To get a sense of how fragmented the market is, consider that once-dominant brand Maxim is a virtual peon compared with its web-only competitors. Compete estimates 344,382 people visited Maxim.com in September, compared with around 2 million for Heavy, 3 million for Break, 1.2 million for CollegeHumor and 1.3 million for Asylum, not yet a year old.
"It's clear young men are spending more time online, but they're harder to reach," said Bill Wilson, exec VP-programming at AOL. Men 18 to 34 visited slightly more web pages (2,353 vs. 2,305) than women during the month of August and watched 63% more videos than women, according to Nielsen.
Better than sex?
Break commissioned a national poll in which 69% of men said they couldn't live without the internet vs. 31% who said the same about TV. Amazingly, 24% chose surfing the web over sex. "Even in a recession, if you want to be in one demo, this is the one," said Break CEO Keith Richman.

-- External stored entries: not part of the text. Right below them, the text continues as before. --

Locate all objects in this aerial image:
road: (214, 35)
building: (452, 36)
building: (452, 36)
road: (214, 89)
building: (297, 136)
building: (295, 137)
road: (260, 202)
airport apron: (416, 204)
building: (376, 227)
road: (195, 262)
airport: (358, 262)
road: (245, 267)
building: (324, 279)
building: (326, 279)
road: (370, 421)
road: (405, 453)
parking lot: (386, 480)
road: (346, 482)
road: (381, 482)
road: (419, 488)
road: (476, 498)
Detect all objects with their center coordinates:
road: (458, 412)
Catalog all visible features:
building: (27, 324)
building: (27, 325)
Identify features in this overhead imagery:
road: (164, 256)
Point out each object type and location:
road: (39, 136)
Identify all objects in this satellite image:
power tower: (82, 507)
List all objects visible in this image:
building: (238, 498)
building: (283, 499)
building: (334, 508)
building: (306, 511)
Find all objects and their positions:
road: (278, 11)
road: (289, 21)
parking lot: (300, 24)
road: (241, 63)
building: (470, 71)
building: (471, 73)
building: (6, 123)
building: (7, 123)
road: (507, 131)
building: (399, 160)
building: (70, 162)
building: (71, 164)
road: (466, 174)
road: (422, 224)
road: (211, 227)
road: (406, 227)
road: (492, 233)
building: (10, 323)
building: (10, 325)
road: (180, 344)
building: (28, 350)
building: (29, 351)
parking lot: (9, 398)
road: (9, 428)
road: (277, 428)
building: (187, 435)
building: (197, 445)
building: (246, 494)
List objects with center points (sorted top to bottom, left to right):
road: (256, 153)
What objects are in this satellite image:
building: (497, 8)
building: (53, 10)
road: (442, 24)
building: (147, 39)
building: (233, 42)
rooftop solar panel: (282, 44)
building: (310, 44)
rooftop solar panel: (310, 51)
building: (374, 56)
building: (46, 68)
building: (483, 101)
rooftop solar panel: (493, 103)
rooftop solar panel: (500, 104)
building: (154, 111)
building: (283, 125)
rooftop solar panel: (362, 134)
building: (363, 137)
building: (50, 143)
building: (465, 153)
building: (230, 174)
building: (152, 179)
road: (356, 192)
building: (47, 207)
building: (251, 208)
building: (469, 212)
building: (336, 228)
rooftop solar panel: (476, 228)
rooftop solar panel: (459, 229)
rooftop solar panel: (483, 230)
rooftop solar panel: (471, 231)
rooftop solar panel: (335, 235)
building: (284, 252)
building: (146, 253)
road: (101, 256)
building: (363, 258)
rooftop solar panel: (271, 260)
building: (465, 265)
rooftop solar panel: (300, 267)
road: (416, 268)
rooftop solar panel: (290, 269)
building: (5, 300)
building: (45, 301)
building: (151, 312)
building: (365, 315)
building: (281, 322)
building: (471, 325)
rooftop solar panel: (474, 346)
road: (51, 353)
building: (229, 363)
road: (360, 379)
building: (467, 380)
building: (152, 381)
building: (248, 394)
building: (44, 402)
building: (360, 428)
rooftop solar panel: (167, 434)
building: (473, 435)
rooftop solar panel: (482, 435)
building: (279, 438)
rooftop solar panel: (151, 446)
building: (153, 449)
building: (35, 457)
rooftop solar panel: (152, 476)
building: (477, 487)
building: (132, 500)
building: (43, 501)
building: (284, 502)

The question is whether the market can support the sheer number of outlets or if a year of slow-to-no-growth means the market might be as glutted with publishers as the lad-magazine genre was earlier in the decade. "We could do nothing but meet with [online] publishers 24/7 and still not meet with everyone," said Optimedia's Ms. Redniss.
"There certainly is caution in the marketplace," said CollegeHumor President Josh Abramson. "It makes it that much harder for people in our space that are not on the same level of must-buy as old media."